**WHAT YOU NEED TO DO**
Copy out every row below character for character, omitting the pictures.

[Keypoint correspondence rows]
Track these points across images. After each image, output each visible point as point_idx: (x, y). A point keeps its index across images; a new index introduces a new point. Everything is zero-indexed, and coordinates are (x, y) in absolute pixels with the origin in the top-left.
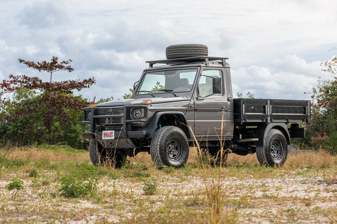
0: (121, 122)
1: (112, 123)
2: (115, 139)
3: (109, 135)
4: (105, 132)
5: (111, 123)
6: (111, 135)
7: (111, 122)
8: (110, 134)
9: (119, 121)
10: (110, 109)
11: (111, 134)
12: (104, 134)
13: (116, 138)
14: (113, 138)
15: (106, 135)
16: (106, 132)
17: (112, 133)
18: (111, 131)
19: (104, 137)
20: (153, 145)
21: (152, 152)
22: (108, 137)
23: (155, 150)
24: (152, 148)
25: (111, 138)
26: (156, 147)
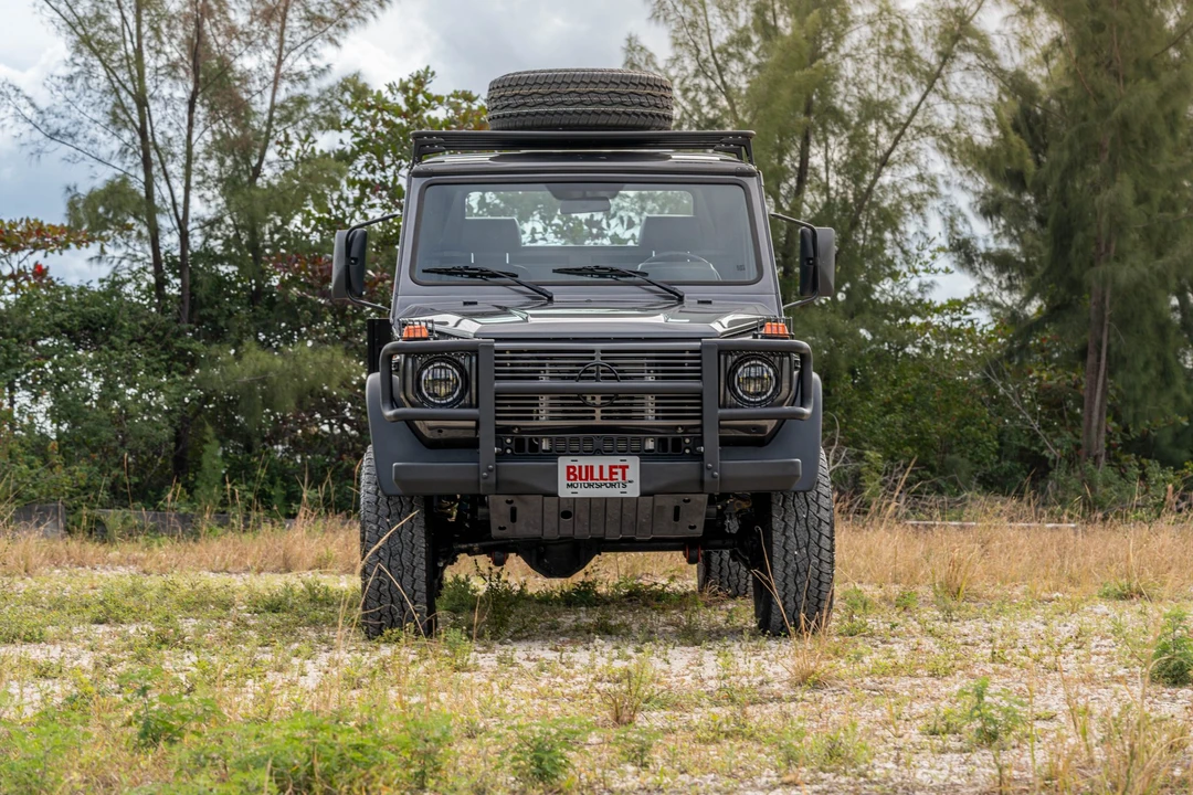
0: (641, 418)
1: (602, 418)
2: (643, 494)
3: (606, 475)
4: (576, 464)
5: (593, 418)
6: (619, 477)
7: (598, 413)
8: (611, 473)
9: (630, 411)
10: (593, 351)
11: (620, 471)
12: (569, 474)
13: (649, 488)
14: (633, 491)
15: (582, 476)
16: (583, 461)
17: (624, 468)
18: (616, 460)
19: (569, 486)
20: (792, 524)
21: (785, 556)
22: (600, 486)
23: (807, 546)
24: (787, 538)
25: (615, 493)
26: (812, 531)
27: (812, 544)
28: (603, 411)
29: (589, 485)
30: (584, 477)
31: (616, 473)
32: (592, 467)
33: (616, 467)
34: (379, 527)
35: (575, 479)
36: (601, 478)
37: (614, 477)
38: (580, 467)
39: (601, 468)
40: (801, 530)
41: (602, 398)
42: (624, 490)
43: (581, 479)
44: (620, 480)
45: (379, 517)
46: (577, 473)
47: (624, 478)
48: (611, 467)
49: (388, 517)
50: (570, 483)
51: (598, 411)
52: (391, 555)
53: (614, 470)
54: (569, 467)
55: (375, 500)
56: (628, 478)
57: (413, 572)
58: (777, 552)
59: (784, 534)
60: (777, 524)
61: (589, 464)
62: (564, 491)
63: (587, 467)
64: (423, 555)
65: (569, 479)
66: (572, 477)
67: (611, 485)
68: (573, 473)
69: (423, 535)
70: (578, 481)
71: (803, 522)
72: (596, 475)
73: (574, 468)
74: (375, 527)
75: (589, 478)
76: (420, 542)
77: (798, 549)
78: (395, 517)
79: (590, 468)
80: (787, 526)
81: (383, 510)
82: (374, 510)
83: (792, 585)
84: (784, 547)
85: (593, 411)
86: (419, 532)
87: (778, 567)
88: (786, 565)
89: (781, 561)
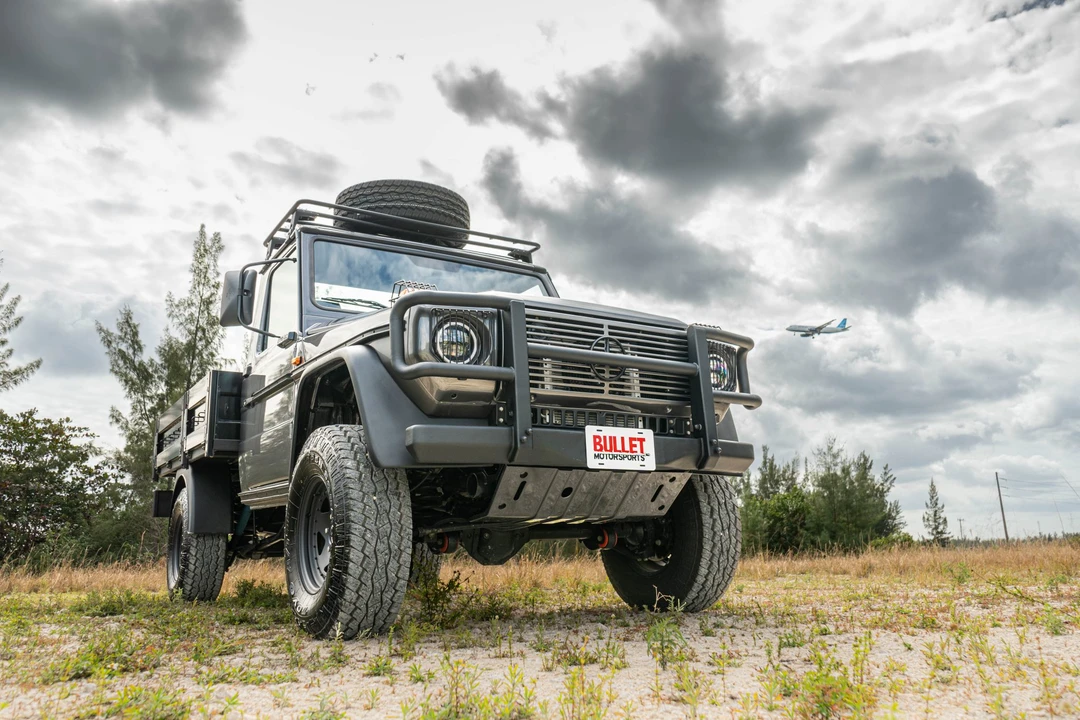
0: (629, 394)
1: (611, 392)
2: (658, 468)
3: (627, 448)
4: (601, 434)
5: (602, 392)
6: (638, 449)
7: (607, 388)
8: (632, 446)
10: (602, 326)
11: (638, 443)
12: (595, 444)
14: (650, 464)
15: (606, 446)
16: (608, 431)
17: (642, 440)
18: (635, 432)
19: (597, 456)
20: (716, 508)
21: (713, 538)
22: (623, 458)
23: (729, 529)
24: (715, 520)
25: (634, 465)
26: (731, 515)
27: (732, 526)
28: (610, 386)
29: (614, 457)
30: (608, 448)
31: (635, 446)
32: (615, 438)
33: (635, 439)
34: (365, 505)
35: (601, 450)
36: (623, 450)
37: (634, 449)
38: (605, 437)
39: (623, 439)
40: (723, 513)
41: (611, 373)
42: (643, 463)
43: (606, 450)
44: (639, 453)
45: (364, 494)
46: (602, 443)
47: (642, 452)
48: (631, 439)
49: (374, 494)
50: (597, 453)
51: (607, 384)
52: (378, 537)
53: (634, 442)
54: (595, 437)
55: (358, 475)
56: (645, 451)
57: (400, 557)
58: (707, 533)
59: (711, 516)
60: (705, 508)
61: (612, 435)
62: (592, 463)
63: (610, 437)
64: (411, 537)
65: (595, 449)
66: (598, 447)
67: (633, 458)
68: (599, 443)
69: (411, 515)
70: (604, 452)
71: (723, 506)
72: (619, 447)
73: (599, 437)
74: (361, 505)
75: (613, 447)
76: (408, 523)
77: (723, 530)
78: (382, 495)
79: (613, 439)
80: (712, 510)
81: (368, 487)
82: (358, 487)
83: (716, 564)
84: (712, 529)
85: (603, 385)
86: (407, 512)
87: (707, 547)
88: (714, 545)
89: (710, 542)
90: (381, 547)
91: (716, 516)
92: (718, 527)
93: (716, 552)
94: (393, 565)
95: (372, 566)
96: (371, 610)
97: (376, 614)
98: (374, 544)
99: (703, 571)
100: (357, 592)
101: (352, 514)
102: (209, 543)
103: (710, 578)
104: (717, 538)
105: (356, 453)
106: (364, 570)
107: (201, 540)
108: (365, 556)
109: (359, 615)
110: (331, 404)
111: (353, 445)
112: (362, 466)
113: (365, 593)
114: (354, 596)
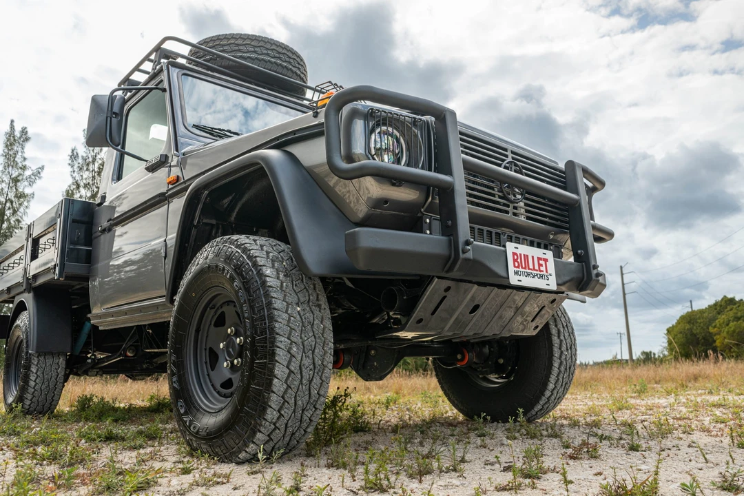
2: (558, 285)
3: (537, 268)
4: (518, 252)
5: (507, 212)
6: (543, 268)
7: (511, 210)
8: (540, 265)
10: (506, 150)
11: (543, 263)
12: (515, 261)
13: (560, 282)
14: (553, 284)
15: (522, 262)
16: (522, 249)
17: (546, 260)
18: (541, 253)
19: (516, 273)
20: (562, 330)
21: (560, 356)
22: (534, 276)
24: (561, 341)
25: (542, 284)
28: (514, 208)
29: (528, 275)
30: (524, 266)
31: (542, 265)
32: (527, 256)
33: (541, 259)
34: (290, 316)
35: (518, 267)
36: (534, 269)
37: (541, 268)
38: (520, 254)
39: (533, 257)
42: (548, 282)
43: (522, 268)
44: (545, 272)
45: (288, 304)
46: (519, 260)
47: (547, 272)
48: (539, 259)
49: (298, 305)
50: (516, 269)
51: (511, 205)
52: (304, 352)
53: (541, 262)
54: (514, 254)
55: (279, 284)
56: (549, 271)
58: (556, 353)
59: (559, 337)
61: (526, 254)
62: (513, 279)
63: (524, 255)
65: (515, 266)
66: (517, 264)
67: (541, 277)
68: (517, 260)
69: (331, 329)
72: (531, 267)
73: (516, 254)
74: (285, 316)
75: (527, 267)
76: (330, 336)
77: (567, 350)
78: (305, 306)
79: (526, 257)
80: (559, 331)
81: (292, 298)
82: (281, 296)
83: (561, 379)
84: (560, 349)
85: (508, 206)
86: (328, 324)
87: (556, 364)
88: (561, 364)
89: (559, 361)
90: (307, 362)
91: (562, 338)
92: (564, 348)
93: (562, 369)
94: (317, 381)
95: (297, 383)
96: (290, 430)
97: (293, 434)
98: (299, 359)
99: (551, 386)
100: (279, 411)
101: (277, 325)
102: (49, 361)
103: (555, 392)
104: (563, 357)
105: (273, 261)
106: (289, 387)
107: (42, 358)
108: (291, 372)
109: (277, 435)
110: (214, 222)
111: (268, 253)
112: (281, 275)
113: (287, 412)
114: (276, 414)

**SOLUTION**
Track these points across images. After each image, output each visible point as point_idx: (x, y). A point keeps its index across images; a new index introduces a new point. Everything is zero-indexed, and coordinates are (x, y) in absolute pixels with the origin in the top-left.
0: (121, 122)
1: (112, 123)
2: (115, 139)
3: (109, 135)
4: (105, 132)
5: (111, 123)
6: (111, 135)
7: (111, 122)
8: (110, 134)
9: (119, 121)
10: (110, 109)
11: (111, 134)
12: (104, 134)
13: (116, 138)
14: (113, 138)
15: (106, 135)
16: (106, 132)
17: (112, 133)
18: (111, 131)
19: (104, 137)
20: (153, 145)
21: (152, 152)
22: (108, 137)
23: (155, 150)
24: (152, 148)
25: (111, 138)
26: (156, 147)
0: (641, 418)
1: (602, 418)
2: (643, 494)
3: (606, 475)
4: (576, 464)
5: (593, 418)
6: (619, 477)
7: (598, 413)
8: (611, 473)
9: (630, 411)
10: (593, 351)
11: (620, 471)
12: (569, 474)
13: (649, 488)
14: (633, 491)
15: (582, 476)
16: (583, 461)
17: (624, 468)
18: (616, 460)
19: (569, 486)
20: (792, 524)
21: (785, 556)
22: (600, 486)
23: (807, 546)
24: (787, 538)
25: (615, 493)
26: (812, 531)
27: (812, 544)
28: (603, 411)
29: (589, 485)
30: (584, 477)
31: (616, 473)
32: (592, 467)
33: (616, 467)
34: (379, 527)
35: (575, 479)
36: (601, 478)
37: (614, 477)
38: (580, 467)
39: (601, 468)
40: (801, 530)
41: (602, 398)
42: (624, 490)
43: (581, 479)
44: (620, 480)
45: (379, 517)
46: (577, 473)
47: (624, 478)
48: (611, 467)
49: (388, 517)
50: (570, 483)
51: (598, 411)
52: (391, 555)
53: (614, 470)
54: (569, 467)
55: (375, 500)
56: (628, 478)
57: (413, 572)
58: (777, 552)
59: (784, 534)
60: (777, 524)
61: (589, 464)
62: (564, 491)
63: (587, 467)
64: (423, 555)
65: (569, 479)
66: (572, 477)
67: (611, 485)
68: (573, 473)
69: (423, 535)
70: (578, 481)
71: (803, 522)
72: (596, 475)
73: (574, 468)
74: (375, 527)
75: (589, 478)
76: (420, 542)
77: (798, 549)
78: (395, 517)
79: (590, 468)
80: (787, 526)
81: (383, 510)
82: (374, 510)
83: (792, 585)
84: (784, 547)
85: (593, 411)
86: (419, 532)
87: (778, 567)
88: (786, 565)
89: (781, 561)
0: (629, 394)
1: (611, 392)
2: (658, 468)
3: (627, 448)
4: (601, 434)
5: (602, 392)
6: (638, 449)
7: (607, 388)
8: (632, 446)
10: (602, 326)
11: (638, 443)
12: (595, 444)
14: (650, 464)
15: (606, 446)
16: (608, 431)
17: (642, 440)
18: (635, 432)
19: (597, 456)
20: (716, 508)
21: (713, 538)
22: (623, 458)
23: (729, 529)
24: (715, 520)
25: (634, 465)
26: (731, 515)
27: (732, 526)
28: (610, 386)
29: (614, 457)
30: (608, 448)
31: (635, 446)
32: (615, 438)
33: (635, 439)
34: (365, 505)
35: (601, 450)
36: (623, 450)
37: (634, 449)
38: (605, 437)
39: (623, 439)
40: (723, 513)
41: (611, 373)
42: (643, 463)
43: (606, 450)
44: (639, 453)
45: (364, 494)
46: (602, 443)
47: (642, 452)
48: (631, 439)
49: (374, 494)
50: (597, 453)
51: (607, 384)
52: (378, 537)
53: (634, 442)
54: (595, 437)
55: (358, 475)
56: (645, 451)
57: (400, 557)
58: (707, 533)
59: (711, 516)
60: (705, 508)
61: (612, 435)
62: (592, 463)
63: (610, 437)
64: (411, 537)
65: (595, 449)
66: (598, 447)
67: (633, 458)
68: (599, 443)
69: (411, 515)
70: (604, 452)
71: (723, 506)
72: (619, 447)
73: (599, 437)
74: (361, 505)
75: (613, 447)
76: (408, 523)
77: (723, 530)
78: (382, 495)
79: (613, 439)
80: (712, 510)
81: (368, 487)
82: (358, 487)
83: (716, 564)
84: (712, 529)
85: (603, 385)
86: (407, 512)
87: (707, 547)
88: (714, 545)
89: (710, 542)
90: (381, 547)
91: (716, 516)
92: (718, 527)
93: (716, 552)
94: (393, 565)
95: (372, 566)
96: (371, 610)
97: (376, 614)
98: (374, 544)
99: (703, 571)
100: (357, 592)
101: (352, 514)
102: (209, 543)
103: (710, 578)
104: (717, 538)
105: (356, 453)
106: (364, 570)
107: (201, 540)
108: (365, 556)
109: (359, 615)
110: (331, 404)
111: (353, 445)
112: (362, 466)
113: (365, 593)
114: (354, 596)
2: (558, 285)
3: (537, 268)
4: (518, 252)
5: (507, 212)
6: (543, 268)
7: (511, 210)
8: (540, 265)
10: (506, 150)
11: (543, 263)
12: (515, 261)
13: (560, 282)
14: (553, 284)
15: (522, 262)
16: (522, 249)
17: (546, 260)
18: (541, 253)
19: (516, 273)
20: (562, 330)
21: (560, 356)
22: (534, 276)
24: (561, 341)
25: (542, 284)
28: (514, 208)
29: (528, 275)
30: (524, 266)
31: (542, 265)
32: (527, 256)
33: (541, 259)
34: (290, 316)
35: (518, 267)
36: (534, 269)
37: (541, 268)
38: (520, 254)
39: (533, 257)
42: (548, 282)
43: (522, 268)
44: (545, 272)
45: (288, 304)
46: (519, 260)
47: (547, 272)
48: (539, 259)
49: (298, 305)
50: (516, 269)
51: (511, 205)
52: (304, 352)
53: (541, 262)
54: (514, 254)
55: (279, 284)
56: (549, 271)
58: (556, 353)
59: (559, 337)
61: (526, 254)
62: (513, 279)
63: (524, 255)
65: (515, 266)
66: (517, 264)
67: (541, 277)
68: (517, 260)
69: (331, 329)
72: (531, 267)
73: (516, 254)
74: (285, 316)
75: (527, 267)
76: (330, 336)
77: (567, 350)
78: (305, 306)
79: (526, 257)
80: (559, 331)
81: (292, 298)
82: (281, 296)
83: (561, 379)
84: (560, 349)
85: (508, 206)
86: (328, 324)
87: (556, 364)
88: (561, 364)
89: (559, 361)
90: (307, 362)
91: (562, 338)
92: (564, 348)
93: (562, 369)
94: (317, 381)
95: (297, 383)
96: (290, 430)
97: (293, 434)
98: (299, 359)
99: (551, 386)
100: (279, 411)
101: (277, 325)
102: (49, 361)
103: (555, 392)
104: (563, 357)
105: (273, 261)
106: (289, 387)
107: (42, 358)
108: (291, 372)
109: (277, 435)
110: (214, 222)
111: (268, 253)
112: (281, 275)
113: (287, 412)
114: (276, 414)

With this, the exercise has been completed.